The morphology of the samples was analyzed by SEM and EDS. The structure of the samples was analyzed by BET and XRD. The composition of the samples was analyzed by IR and XPS. DSC and TG-MS were used for thermal testing. The samples were tested for friction sensitivity, and energy performance calculations were carried out. The instruments used were as follows: an MIRA 3 LMH scanning electron microscope (resolution: 1 nm, magnification: ∼1 million times, and acceleration voltage: 200–30 kV). Nano Measurer 1.2 software was used to calculate the particle size distribution of the samples.

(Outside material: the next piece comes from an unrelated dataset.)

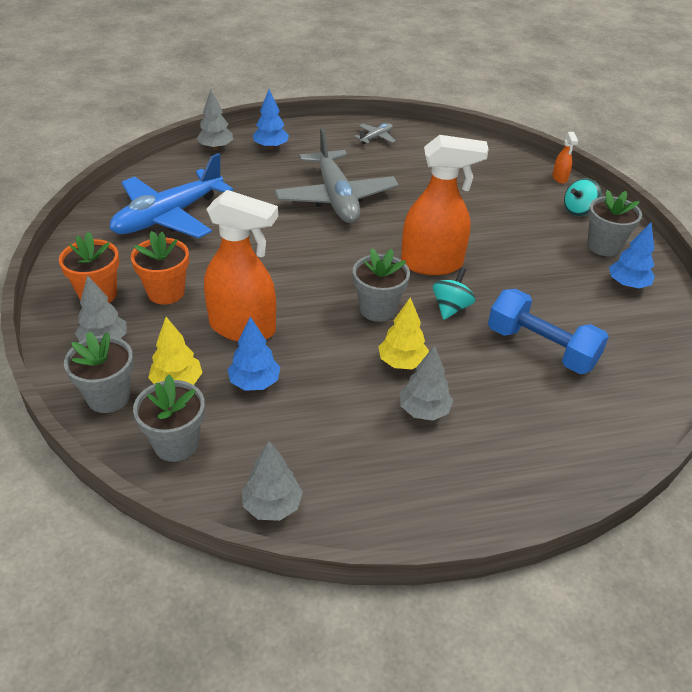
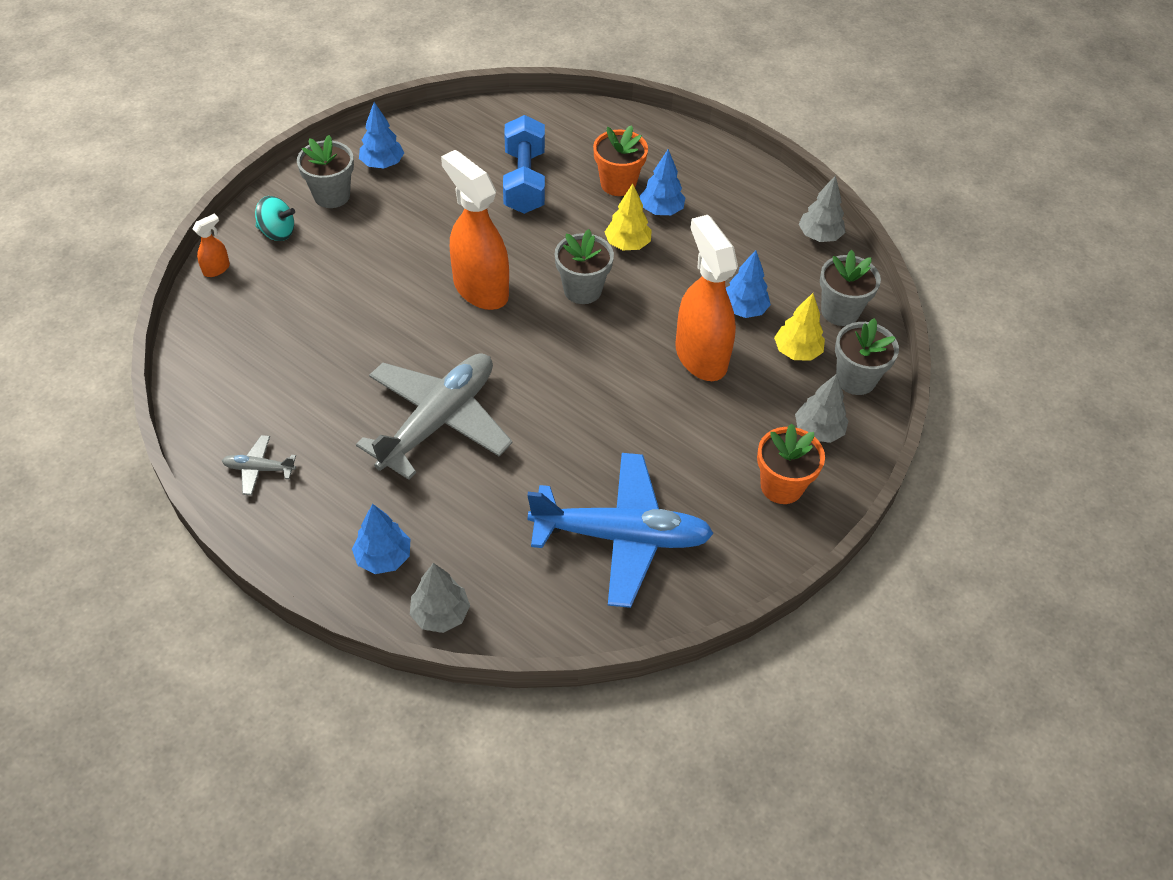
camera: 130 degrees left, 10 degrees up
orange flower pot [131,231,189,305] -> orange flower pot moved to [593,125,648,196]
grey tree [400,345,453,421] -> blue tree [639,149,686,215]
turquoise spinning top [433,267,476,320] -> none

An advance D8 X-ray powder diffractometer (Brook, Germany, using Cu Ka target radiation, tube voltage: 40 kV, and current: 30 mA), an infrared spectrometer (American Thermo Fisher Scientific Nicolet 6700), and an X-ray photoelectron spectrometer (Ulvac Japan, PHI5000 Versa-Probe) were used. BET nitrogen adsorption studies using a Micromeritics ASAP 2010 instrument were performed. An STA 499 F3 synchronous thermal analyzer and a QMS 403 C mass spectrometer (Netzsch, Germany) were used, and the heating rate was 10 °C·min–1. A synchronous thermal analyzer (Shimadzu Corporation, Japan) was used, heating rates were 5, 10, 15, and 20 °C·min–1, the sample size was 5 mg, and a ceramic crucible was used. MGY-Ifriction sensitivity instrument, refer to 601.4 method in GJB772A-97, swing angle is 90°, 3.92 MPa, 25 samples each time. The impact sensitivity test was conducted according to GJB772A-97 method 601.3. The drop weight was 2.5 kg, and the dose was 35 mg. American NASA-CEA software was used to calculate energy performance.